The fastest car in that second practice session? A.J. Allmendinger’s seventh lap, at 178.679 mph (4.9 mph faster).
What a drastic difference. If it’s hard visualizing 5 mph, think about it like this: When you’re watching a race and the leader is struggling — maybe it’s ill handling, maybe it’s old tires, maybe it’s an engine gasping to hold on — and you’ll hear the announcers make reference to the second-place car being a full mile per hour faster.
In no time at all, there’s a new leader. It may only take a handful of laps, even at the short tracks.
If that doesn’t work, try this: Reed Sorenson ran the closest time to Burton’s record, and Sorenson was 32nd fastest. (That alone should tell you something.) Sorenson’s lap time was 28.298 seconds; Allmendinger’s was 27.522, a difference of just over three-quarters of a second.

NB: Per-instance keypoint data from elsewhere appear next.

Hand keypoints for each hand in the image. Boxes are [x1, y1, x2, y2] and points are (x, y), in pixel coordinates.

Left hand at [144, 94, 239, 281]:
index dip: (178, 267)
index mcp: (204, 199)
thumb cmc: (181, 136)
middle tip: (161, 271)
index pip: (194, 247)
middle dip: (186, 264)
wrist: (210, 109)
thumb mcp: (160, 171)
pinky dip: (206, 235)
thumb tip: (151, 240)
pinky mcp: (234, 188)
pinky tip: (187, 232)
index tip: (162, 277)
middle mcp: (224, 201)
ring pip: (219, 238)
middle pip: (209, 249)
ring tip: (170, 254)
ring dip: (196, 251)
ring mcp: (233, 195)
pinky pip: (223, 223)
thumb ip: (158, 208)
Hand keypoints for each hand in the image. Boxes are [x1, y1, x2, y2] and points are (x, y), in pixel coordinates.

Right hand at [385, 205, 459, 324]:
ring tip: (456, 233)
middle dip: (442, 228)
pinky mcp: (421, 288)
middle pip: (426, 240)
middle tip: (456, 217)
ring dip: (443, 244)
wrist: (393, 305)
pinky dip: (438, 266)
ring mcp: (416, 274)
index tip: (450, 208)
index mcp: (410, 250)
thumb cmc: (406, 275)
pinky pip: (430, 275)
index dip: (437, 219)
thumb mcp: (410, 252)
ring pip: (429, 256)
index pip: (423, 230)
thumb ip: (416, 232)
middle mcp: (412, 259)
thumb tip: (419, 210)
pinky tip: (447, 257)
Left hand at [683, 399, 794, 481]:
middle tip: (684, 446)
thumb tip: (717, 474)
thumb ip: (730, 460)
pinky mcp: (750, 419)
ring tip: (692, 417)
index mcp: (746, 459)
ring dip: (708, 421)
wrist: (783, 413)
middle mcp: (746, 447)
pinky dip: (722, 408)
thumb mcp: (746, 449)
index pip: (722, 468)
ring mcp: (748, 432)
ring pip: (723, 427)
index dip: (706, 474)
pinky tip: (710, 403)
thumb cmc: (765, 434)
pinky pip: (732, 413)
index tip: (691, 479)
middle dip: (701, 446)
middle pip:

So let’s say for a second that Allmendinger runs a race at that speed, running only against Sorenson and his speed. In about 36.5 laps — just under 50 miles — Allmendinger would pass Sorenson and put him a lap down.
Granted, racing doesn’t happen in such a vacuum with such a distinct lack of variables. But think about it like this: Only at the shortest tracks, Martinsville and Bristol, do drivers remain on track and go a lap down within the first 100 laps.
Things like that simply don’t happen at tracks a mile and bigger.
Such a drastic increase in speed has the chance to make a treacherous racetrack even more so. On Friday, Kasey Kahne said he expects to see 43 different Darlington stripes.
“I think every car on the track is going to hit [the wall]; it’s just how hard everyone is going to hit it,” Kahne said. “It’s a pretty tough track. It’s fast. It’s really going to be tough to pass. I think the key is mainly how hard you’re going to hit it, that’s a big thing.”
Kahne went on to say that he expects a lot of single-file racing since passing will be such a challenge.
That seems to be a word of caution, but hopefully we won’t be in for 367 laps of follow the leader. But that remains to be seen.
Maybe Monday will bring a positive post; maybe it won’t.
At this point, it’s rather difficult to tell.